### Excerpted passage
+---+

Forget the red and blue states, Colbert talked red and green and shared some laughs with Early Show co-anchor Harry Smith.
"I'm a Christmas originalist, okay? I'm a Christmas originalist. I believe it's not Santa Claus, it's Cinder Claus. You don't get toys, okay? You put out your wooden shoes and if you're good, you get nuts and dried fruits. Okay? And if you're bad, Santa has his henchman Black Peter steal you and take you back to Spain. That's how the Dutch did it," he said.
Colbert referred to Santa's "Black Peter" as "a little elf who steals you and takes you back to Spain," he joked.
Colbert had a unique inspiration for making the Christmas Special.
"Inspiration for me is that, you know, Christmas is under attack, as I think you know. There is a war on Christmas. Tobey Keith sings a beautiful song called 'War On Christmas.' He's in camo, but with candycanes," he said.
Keith will make an appearance as well.
"It's under attack, but this year, America is taking it back. Separate church and state. That's what some lawyer said. I say it's time we separated him from his head," he joked.
Colbert will don a red turtleneck shirt, a cardigan, jeans and furry boots.

+---+

### Collected data entries
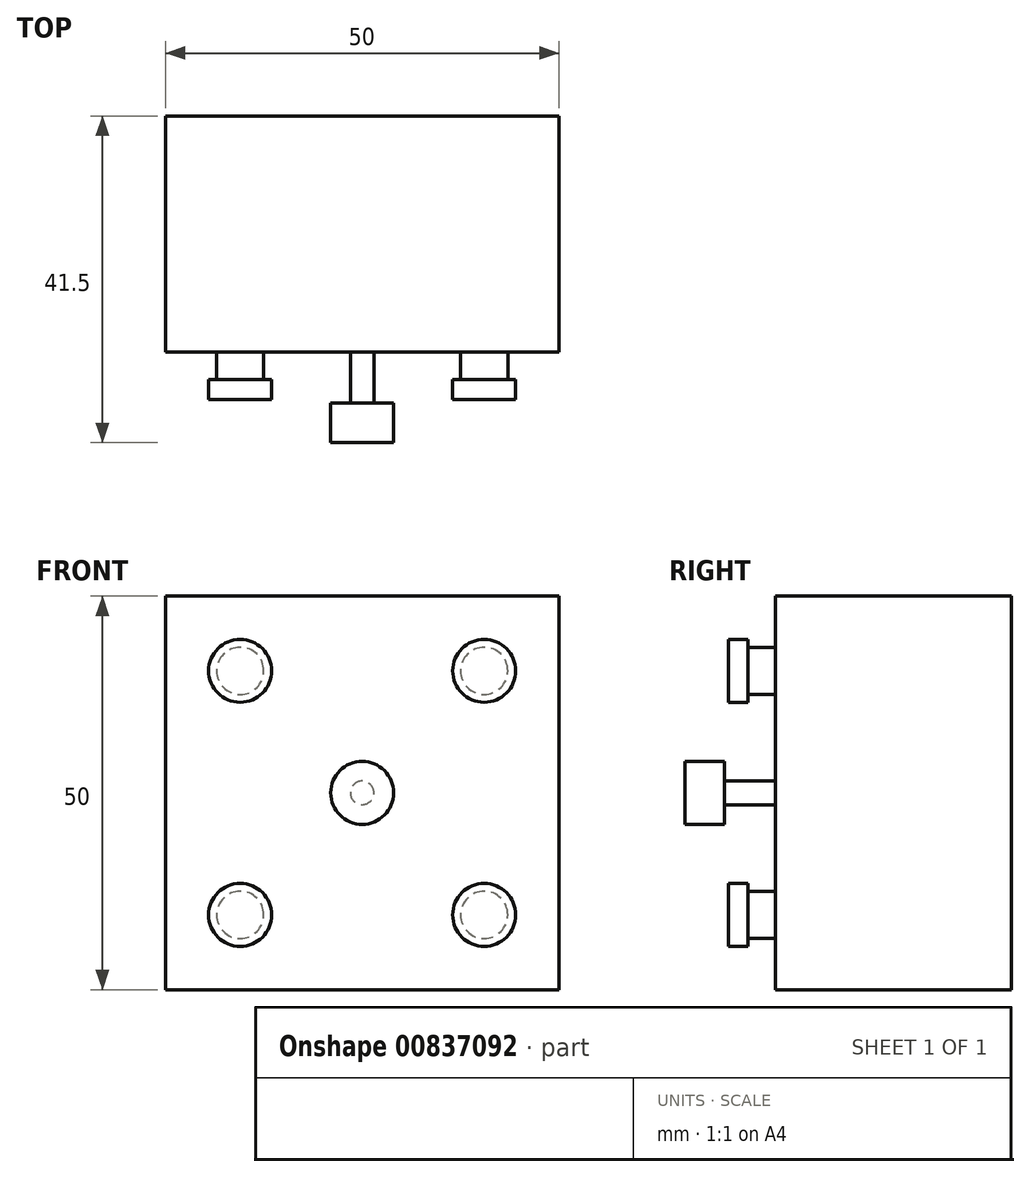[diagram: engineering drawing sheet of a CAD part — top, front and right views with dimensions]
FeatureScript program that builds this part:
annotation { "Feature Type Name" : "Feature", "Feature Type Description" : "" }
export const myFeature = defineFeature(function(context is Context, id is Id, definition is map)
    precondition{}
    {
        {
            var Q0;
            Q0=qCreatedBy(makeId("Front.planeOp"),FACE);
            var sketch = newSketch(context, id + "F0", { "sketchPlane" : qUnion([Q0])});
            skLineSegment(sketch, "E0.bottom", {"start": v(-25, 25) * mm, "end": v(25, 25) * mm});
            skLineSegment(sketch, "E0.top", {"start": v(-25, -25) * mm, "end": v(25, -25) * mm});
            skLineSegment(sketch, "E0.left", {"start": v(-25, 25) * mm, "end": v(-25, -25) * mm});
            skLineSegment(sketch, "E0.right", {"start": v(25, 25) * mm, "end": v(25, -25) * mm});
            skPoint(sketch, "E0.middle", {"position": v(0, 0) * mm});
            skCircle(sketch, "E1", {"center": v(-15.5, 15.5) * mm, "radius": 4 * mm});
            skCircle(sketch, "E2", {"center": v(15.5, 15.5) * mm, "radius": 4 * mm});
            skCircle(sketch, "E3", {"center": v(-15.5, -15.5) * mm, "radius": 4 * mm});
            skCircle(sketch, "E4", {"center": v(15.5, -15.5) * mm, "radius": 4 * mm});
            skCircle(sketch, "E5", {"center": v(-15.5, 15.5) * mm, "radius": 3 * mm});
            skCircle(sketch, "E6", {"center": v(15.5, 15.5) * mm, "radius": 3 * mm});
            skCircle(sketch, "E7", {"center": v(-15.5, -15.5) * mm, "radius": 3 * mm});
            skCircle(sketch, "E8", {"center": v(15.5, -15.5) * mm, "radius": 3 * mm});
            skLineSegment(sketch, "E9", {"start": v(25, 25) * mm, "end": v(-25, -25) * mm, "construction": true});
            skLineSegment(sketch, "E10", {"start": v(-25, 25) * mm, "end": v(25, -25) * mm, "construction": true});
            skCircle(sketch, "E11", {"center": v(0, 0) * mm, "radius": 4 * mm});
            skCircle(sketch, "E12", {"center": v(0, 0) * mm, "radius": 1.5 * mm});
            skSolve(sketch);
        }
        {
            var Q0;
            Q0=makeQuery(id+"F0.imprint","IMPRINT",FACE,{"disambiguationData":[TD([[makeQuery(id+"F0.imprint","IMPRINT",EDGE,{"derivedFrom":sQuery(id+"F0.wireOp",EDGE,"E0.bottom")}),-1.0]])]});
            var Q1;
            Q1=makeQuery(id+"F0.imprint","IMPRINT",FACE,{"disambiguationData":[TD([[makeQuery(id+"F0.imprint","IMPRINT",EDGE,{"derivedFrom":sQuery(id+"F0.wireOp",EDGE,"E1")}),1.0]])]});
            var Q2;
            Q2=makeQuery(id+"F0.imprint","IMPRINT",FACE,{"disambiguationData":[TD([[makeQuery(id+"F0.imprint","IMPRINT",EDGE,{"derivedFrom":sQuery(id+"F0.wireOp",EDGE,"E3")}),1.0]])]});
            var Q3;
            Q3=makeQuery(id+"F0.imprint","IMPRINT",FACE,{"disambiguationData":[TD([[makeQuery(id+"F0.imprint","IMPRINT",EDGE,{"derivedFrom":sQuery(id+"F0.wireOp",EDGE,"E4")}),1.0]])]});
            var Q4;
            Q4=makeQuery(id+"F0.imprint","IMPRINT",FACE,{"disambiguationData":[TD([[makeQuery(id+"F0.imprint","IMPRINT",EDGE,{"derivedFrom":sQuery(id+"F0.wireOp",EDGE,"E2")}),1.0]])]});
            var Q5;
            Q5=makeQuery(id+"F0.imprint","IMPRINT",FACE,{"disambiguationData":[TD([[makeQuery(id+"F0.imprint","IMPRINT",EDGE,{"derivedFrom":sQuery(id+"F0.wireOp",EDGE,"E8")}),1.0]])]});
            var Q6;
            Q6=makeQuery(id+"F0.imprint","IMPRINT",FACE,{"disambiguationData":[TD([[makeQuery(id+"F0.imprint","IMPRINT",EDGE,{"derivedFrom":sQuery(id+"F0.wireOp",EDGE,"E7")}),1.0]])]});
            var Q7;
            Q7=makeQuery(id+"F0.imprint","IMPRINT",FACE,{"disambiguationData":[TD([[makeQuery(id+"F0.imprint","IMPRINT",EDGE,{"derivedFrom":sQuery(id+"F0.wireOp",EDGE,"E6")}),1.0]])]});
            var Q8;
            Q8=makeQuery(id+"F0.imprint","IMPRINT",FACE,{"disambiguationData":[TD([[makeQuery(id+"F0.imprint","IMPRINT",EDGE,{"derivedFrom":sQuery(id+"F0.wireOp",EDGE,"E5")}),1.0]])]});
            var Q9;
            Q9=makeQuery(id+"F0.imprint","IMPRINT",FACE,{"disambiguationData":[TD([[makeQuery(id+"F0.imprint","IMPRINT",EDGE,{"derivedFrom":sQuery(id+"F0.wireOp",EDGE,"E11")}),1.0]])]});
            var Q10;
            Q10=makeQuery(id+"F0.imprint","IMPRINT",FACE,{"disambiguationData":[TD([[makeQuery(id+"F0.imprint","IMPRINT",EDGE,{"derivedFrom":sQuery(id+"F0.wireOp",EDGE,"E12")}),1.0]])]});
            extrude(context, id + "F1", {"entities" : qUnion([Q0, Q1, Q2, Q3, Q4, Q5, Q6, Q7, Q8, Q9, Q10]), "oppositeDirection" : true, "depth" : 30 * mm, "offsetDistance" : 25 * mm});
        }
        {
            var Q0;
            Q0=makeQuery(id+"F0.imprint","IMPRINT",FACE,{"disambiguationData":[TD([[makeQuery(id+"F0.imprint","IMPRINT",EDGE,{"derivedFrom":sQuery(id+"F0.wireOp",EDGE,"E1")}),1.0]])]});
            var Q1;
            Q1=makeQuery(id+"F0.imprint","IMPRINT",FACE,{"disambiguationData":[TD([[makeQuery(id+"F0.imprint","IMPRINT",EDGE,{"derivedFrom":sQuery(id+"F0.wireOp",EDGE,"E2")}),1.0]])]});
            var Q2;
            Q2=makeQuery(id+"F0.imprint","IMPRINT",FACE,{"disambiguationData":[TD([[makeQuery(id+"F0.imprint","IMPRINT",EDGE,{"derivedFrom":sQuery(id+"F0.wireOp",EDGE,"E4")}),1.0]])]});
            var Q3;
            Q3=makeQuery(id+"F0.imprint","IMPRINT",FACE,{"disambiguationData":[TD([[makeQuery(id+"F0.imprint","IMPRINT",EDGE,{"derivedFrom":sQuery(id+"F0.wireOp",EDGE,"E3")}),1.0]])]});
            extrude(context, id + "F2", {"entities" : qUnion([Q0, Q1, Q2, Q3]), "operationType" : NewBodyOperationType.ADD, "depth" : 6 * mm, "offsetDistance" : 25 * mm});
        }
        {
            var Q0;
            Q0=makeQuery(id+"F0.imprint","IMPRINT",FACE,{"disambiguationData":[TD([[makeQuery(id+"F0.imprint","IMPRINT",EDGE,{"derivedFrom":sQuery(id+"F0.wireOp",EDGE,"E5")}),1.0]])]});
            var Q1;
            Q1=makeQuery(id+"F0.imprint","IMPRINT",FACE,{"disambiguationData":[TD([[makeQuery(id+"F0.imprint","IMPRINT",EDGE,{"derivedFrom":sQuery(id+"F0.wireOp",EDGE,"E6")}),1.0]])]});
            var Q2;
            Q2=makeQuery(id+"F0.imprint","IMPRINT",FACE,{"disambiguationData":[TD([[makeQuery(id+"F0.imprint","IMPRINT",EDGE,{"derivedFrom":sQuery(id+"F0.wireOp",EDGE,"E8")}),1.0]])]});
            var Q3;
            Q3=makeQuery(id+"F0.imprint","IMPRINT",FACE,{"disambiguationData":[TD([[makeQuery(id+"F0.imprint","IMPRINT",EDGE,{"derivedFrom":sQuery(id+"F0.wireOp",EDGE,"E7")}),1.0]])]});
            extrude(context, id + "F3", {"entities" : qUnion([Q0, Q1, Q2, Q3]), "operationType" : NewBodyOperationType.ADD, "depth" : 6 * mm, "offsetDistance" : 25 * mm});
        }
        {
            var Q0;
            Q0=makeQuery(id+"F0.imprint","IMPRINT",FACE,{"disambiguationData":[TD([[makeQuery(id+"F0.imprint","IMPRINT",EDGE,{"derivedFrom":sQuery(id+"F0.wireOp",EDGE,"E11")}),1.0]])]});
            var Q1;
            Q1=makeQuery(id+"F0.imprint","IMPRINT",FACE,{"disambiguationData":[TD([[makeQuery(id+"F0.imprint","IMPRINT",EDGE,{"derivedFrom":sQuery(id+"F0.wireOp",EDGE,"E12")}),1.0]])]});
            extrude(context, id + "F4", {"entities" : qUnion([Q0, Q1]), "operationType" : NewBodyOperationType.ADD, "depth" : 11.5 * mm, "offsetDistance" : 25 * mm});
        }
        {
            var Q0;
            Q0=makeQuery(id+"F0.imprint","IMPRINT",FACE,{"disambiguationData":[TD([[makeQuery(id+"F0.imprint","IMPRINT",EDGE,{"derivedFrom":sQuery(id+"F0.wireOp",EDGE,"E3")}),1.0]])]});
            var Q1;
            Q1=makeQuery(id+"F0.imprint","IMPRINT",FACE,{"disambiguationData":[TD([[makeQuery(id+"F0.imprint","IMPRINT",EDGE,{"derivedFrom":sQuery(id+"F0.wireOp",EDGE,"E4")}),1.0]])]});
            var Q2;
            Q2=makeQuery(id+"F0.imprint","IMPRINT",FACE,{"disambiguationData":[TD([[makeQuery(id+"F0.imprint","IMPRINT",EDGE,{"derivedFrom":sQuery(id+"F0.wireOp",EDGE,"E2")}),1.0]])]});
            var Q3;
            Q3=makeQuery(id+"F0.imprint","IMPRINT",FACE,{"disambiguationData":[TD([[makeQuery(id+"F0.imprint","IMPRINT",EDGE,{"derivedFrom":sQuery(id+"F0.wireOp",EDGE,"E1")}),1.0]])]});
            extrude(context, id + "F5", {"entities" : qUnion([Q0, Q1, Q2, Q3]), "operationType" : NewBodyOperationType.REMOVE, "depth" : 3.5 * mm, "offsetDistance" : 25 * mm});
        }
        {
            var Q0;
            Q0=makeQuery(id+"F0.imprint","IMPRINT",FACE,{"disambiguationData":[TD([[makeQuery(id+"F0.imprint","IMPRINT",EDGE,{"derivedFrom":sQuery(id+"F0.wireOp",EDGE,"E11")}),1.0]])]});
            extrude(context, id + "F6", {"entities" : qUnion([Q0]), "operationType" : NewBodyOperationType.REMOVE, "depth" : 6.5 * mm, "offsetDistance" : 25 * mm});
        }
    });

+---+

### Problems and tasks
- a) Restate the passage on Colbert's Christmas special between "Keith will make" and "and furry boots.", inclusive, with "cardigan" changed to "blazer".
- b) Answer these questions from the passage on Colbert's Christmas special:
(i) With whom did Colbert share some laughs?
(ii) According to Colbert, what does a good child get?
(iii) What is the title of the song Tobey Keith sings?
- c) List every item of clothing the passage on Colbert's Christmas special says Colbert will don.

### Full answers
- a)
Keith will make an appearance as well.
"It's under attack, but this year, America is taking it back. Separate church and state. That's what some lawyer said. I say it's time we separated him from his head," he joked.
Colbert will don a red turtleneck shirt, a blazer, jeans and furry boots.

- b)
(i) Early Show co-anchor Harry Smith
(ii) Nuts and dried fruits
(iii) "War On Christmas"

- c)
red turtleneck shirt
cardigan
jeans
furry boots